• Assignment: Among the records that follow, find the line with "1: (278, 161, 2.23)" and the line with "21: (127, 58, 2.11)". Set down those lines and all lines between them exactly, without adding anything.
--- Supplied data ---
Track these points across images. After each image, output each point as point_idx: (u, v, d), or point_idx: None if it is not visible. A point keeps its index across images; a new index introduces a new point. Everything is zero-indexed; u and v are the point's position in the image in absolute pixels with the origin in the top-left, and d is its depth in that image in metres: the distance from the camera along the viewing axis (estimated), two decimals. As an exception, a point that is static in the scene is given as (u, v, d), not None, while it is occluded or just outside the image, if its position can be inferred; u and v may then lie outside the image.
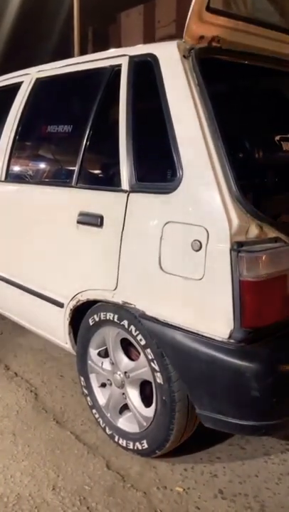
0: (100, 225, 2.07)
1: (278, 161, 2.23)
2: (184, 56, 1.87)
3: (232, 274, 1.63)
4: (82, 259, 2.21)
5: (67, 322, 2.33)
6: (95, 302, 2.19)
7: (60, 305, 2.35)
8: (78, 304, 2.24)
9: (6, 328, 3.50)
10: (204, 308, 1.74)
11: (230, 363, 1.68)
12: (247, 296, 1.63)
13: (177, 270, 1.79)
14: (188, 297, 1.78)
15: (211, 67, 1.88)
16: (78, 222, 2.18)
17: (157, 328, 1.88)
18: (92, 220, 2.11)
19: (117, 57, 2.18)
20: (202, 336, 1.74)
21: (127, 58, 2.11)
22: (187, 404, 1.91)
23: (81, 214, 2.17)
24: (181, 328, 1.80)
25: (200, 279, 1.71)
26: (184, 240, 1.75)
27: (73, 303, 2.26)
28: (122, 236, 1.99)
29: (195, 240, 1.71)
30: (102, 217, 2.07)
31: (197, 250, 1.71)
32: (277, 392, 1.68)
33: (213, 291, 1.69)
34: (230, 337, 1.67)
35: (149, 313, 1.91)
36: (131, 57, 2.10)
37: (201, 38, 1.90)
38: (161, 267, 1.84)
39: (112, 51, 2.27)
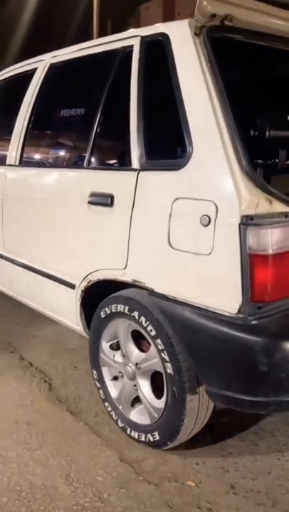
0: (111, 204, 2.08)
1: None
2: (196, 33, 1.86)
3: (241, 247, 1.62)
4: (93, 240, 2.22)
5: (78, 303, 2.34)
6: (105, 286, 2.18)
7: (72, 286, 2.36)
8: (89, 284, 2.25)
9: (21, 319, 3.52)
10: (213, 283, 1.72)
11: (238, 338, 1.66)
12: (256, 270, 1.62)
13: (186, 246, 1.79)
14: (197, 273, 1.77)
15: (223, 46, 1.86)
16: (89, 202, 2.19)
17: (166, 306, 1.87)
18: (102, 200, 2.12)
19: (129, 38, 2.18)
20: (211, 311, 1.73)
21: (138, 39, 2.11)
22: (198, 395, 1.90)
23: (92, 195, 2.18)
24: (190, 304, 1.79)
25: (209, 254, 1.70)
26: (193, 215, 1.74)
27: (84, 284, 2.27)
28: (131, 214, 1.99)
29: (204, 215, 1.70)
30: (112, 197, 2.08)
31: (206, 225, 1.70)
32: (286, 368, 1.66)
33: (221, 266, 1.68)
34: (238, 312, 1.66)
35: (158, 290, 1.90)
36: (142, 38, 2.10)
37: (213, 16, 1.87)
38: (170, 244, 1.83)
39: (125, 33, 2.28)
---
• Answer for this exercise:
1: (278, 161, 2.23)
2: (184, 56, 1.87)
3: (232, 274, 1.63)
4: (82, 259, 2.21)
5: (67, 322, 2.33)
6: (95, 302, 2.19)
7: (60, 305, 2.35)
8: (78, 304, 2.24)
9: (6, 328, 3.50)
10: (204, 308, 1.74)
11: (230, 363, 1.68)
12: (247, 296, 1.63)
13: (177, 270, 1.79)
14: (188, 297, 1.78)
15: (211, 67, 1.88)
16: (78, 222, 2.18)
17: (157, 328, 1.88)
18: (92, 220, 2.11)
19: (117, 57, 2.18)
20: (202, 336, 1.74)
21: (127, 58, 2.11)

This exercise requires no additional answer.